Essentially mimicking the body's mechanisms, the researchers learned how to produce large amounts of recombinant human tropoelastin in E. coli bacteria and, using a so-called photocrosslinking reagent named methacrylate and a pulse of UV light, they crosslinked different tropoelastin proteins in a solution to create a versatile highly elastic hydrogel they named MeTro. This work showed that MeTro could be used to generate a micro-patterned matrix to which heart cells can adhere, and be grown as tissue constructs for the potential repair of cardiac damages.

For their most recent study, the researchers further teamed up with George Cheng, M.D., a pulmonologist and Sidhu Gangadharan, M.D., Chief of Thoracic Surgery and Interventional Pulmonology at BIDMC. "Discussing our earlier findings on MeTro with Sidhu and George, we became aware that lung injuries in particular pose a surgical problem for which there is no convincing solution yet, and started to investigate our materials approach as a sealant for lung and other elastic tissues," said Annabi.

By varying the concentrations of the crosslinking reagent and tropoelastin, the team generated a range of MeTro hydrogels with different elasticities, as well as cohesive and tissue adhesive strengths, and then identified compositions that performed best in animal models with lung and vascular injuries. The idea behind this approach was to find MeTro formulations that would come close to tissues' natural elasticities and strengths and that would bond well to tissue surfaces, even in the presence of fluids like blood, which is a challenge with many other sealants.

These new MeTro gels could seamlessly close incisions in arteries and punctures in lungs of live rats, allowing the animals that otherwise would have succumbed to the procedure to survive. "The beauty of a MeTro formulation is that, as soon as it comes in contact with tissue surfaces, it solidifies into a gel-like phase without running away. We then can further stabilize it by curing it on-site with a short light-mediated crosslinking treatment. This allows the sealant to be very accurately placed and to tightly bond and interlock with structures on the tissue surface," said Annabi.

To translate their findings further toward more human-like lung injuries, the team first tested whether MeTro could also seal incisions in explanted and deflated lungs of pigs.
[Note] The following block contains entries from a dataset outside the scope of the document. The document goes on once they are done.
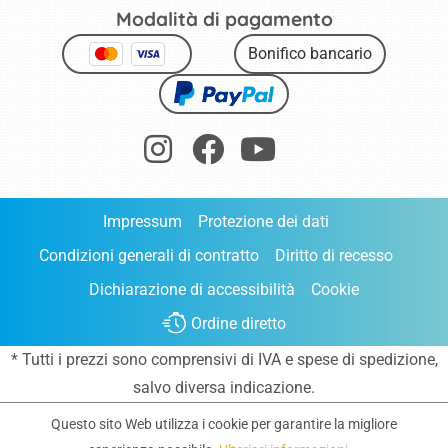
Modalità di pagamento
Bonifico bancario
Impressum
Protezione dei dati
Condizioni generali di contratto
Diritto di recesso
Dichiarazione di accessibilità
Cookie
Ordine diretto
* Tutti i prezzi sono comprensivi di IVA e
spese di spedizione
,
salvo diversa indicazione.
Questo sito Web utilizza i cookie per garantire la migliore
Upon inflation, MeTro was significantly more effective at sealing the leaks under higher pressures than clinically available sealants and sutures. Importantly, this trend held up in in vivo experiments in which MeTro could permanently seal severe pulmonary air and blood leakages, again without applied staples or sutures.
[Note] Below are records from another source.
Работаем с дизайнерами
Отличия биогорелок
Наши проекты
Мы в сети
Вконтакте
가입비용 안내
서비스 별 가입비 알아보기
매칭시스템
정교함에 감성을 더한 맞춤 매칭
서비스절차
"The potential applications are powerful, from treating serious internal wounds at emergency sites such as following car accidents and in war zones, as well as improving hospital surgeries. We have shown MeTro works in a range of different settings and solves problems other available sealants can't. We're now ready to transfer our research into testing on people. I hope MeTro will soon be used in the clinic, saving human lives." said Weiss.

"In our in vivo studies, MeTro seems to remain stable over the period that wounds need to heal in demanding mechanical conditions and later it degrades without any signs of toxicity; it checks off all the boxes of a highly versatile and efficient surgical sealant with potential also beyond pulmonary and vascular suture and staple-less applications," said Khademhosseini.

"The study is an excellent example of how human biology can be reengineered, tuned in different ways to create a surprisingly broad solution that can be applied back to patients in this case as surgical sealants across different tissues and scales," said Wyss Institute Founding Director Donald Ingber, M.D., Ph.D., who also is the Judah Folkman Professor of Vascular Biology at HMS and the Vascular Biology Program at Boston Children's Hospital, as well as Professor of Bioengineering at the Harvard John A. Paulson School of Engineering and Applied Sciences (SEAS).